Inlassable défenseur de l’atome, cette conviction faillit coûter à Marcel Boiteux sa vie, en 1977, au cours d’un attentat à son domicile. Successeur en 1977 comme PDG d’EDF d’un autre artisan de l’Etat stratège, Paul Delouvrier, Marcel Boiteux continua d’approfondir et de déployer pendant dix ans sa vision et son ambition pour la Nation. A son départ de l’entreprise en 1987, 58 réacteurs électronucléaires étaient en activité ou en construction, véritable performance technologique, économique et humaine.  

« J’ai toujours répugné à me lancer dans une action dont je ne puisse penser que d’une façon ou d’une autre, elle pourrait contribuer au bien public », écrivait, dans sa correspondance, Marcel Boiteux. 
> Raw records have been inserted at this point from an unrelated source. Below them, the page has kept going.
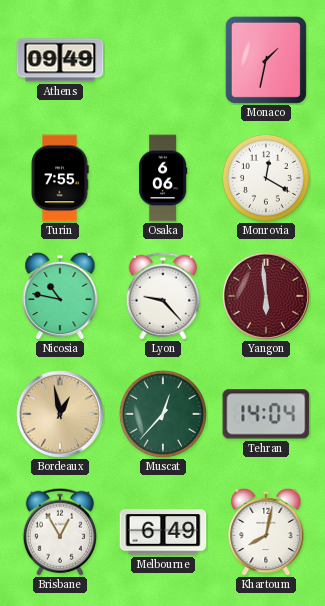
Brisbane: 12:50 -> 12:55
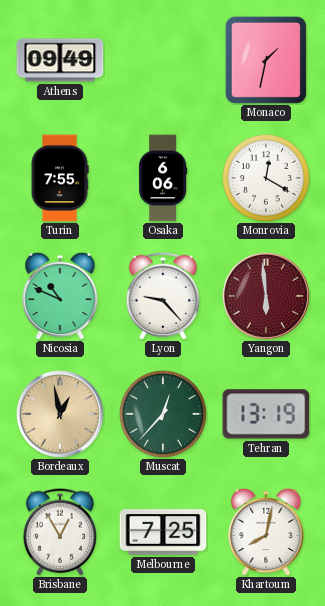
Nicosia: 10:47 -> 10:49
Tehran: 14:04 -> 13:19
Melbourne: 6:49 -> 7:25
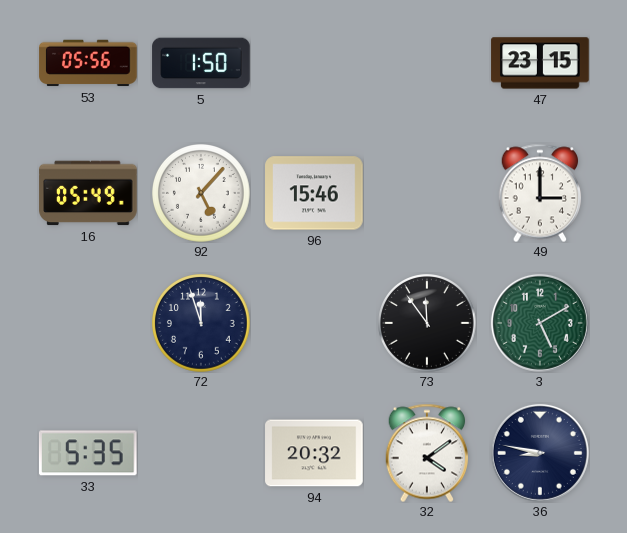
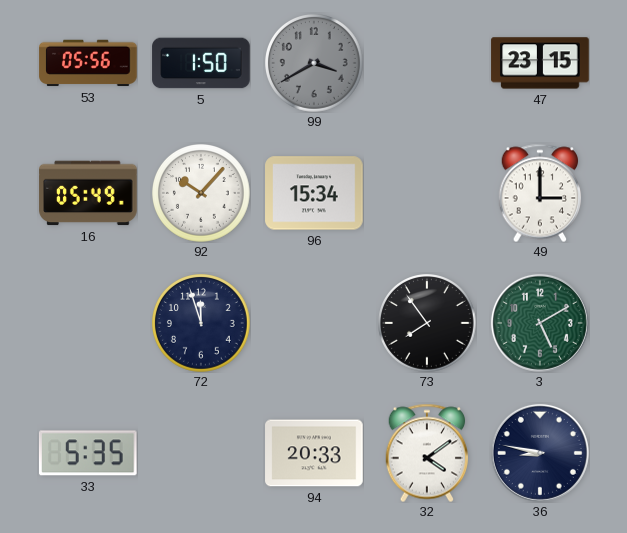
99: none -> 3:40
92: 5:07 -> 10:07
96: 15:46 -> 15:34
73: 11:54 -> 7:54
94: 20:32 -> 20:33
En effet, tout au long de sa vie, il s’imposa tout autant comme un dirigeant d’exception que comme scientifique à l’autorité incontestée. Il assura avec succès la présidence du « Siècle », de 1972 à 1974, puis celle de l’Institut Pasteur de 1973 à 1985, avant de rejoindre les rangs de l’Académie des sciences morales et politiques en 1992, dont il prit la présidence dix ans plus tard. 
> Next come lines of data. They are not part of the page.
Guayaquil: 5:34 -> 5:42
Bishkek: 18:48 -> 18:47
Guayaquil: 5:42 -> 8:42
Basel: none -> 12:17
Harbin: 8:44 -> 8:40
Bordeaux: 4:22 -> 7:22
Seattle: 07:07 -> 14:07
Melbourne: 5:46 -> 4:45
Fort de plus d’une cinquantaine d’articles scientifiques publiés, il assura dès 1959 la présidence de la Société mondiale d’économétrie, succédant aux prix Nobel Kenneth Arrow et Paul Samuelson. Quelques années plus tard, c’est dans l’exercice d’un autre mandat, à la présidence du Conseil mondial de l’énergie qu’il put encore œuvrer pour ses idéaux. 

Le Président de la République et son épouse saluent la figure d’un théoricien et praticien du bien public, d’un combattant qui voua toutes ses forces pour l’indépendance du pays, d’un stratège qui changea le quotidien et prépara l’avenir de tous nos concitoyens. Ils adressent leurs plus sincères condoléances à ses proches, sa famille, et à ses anciens collaborateurs.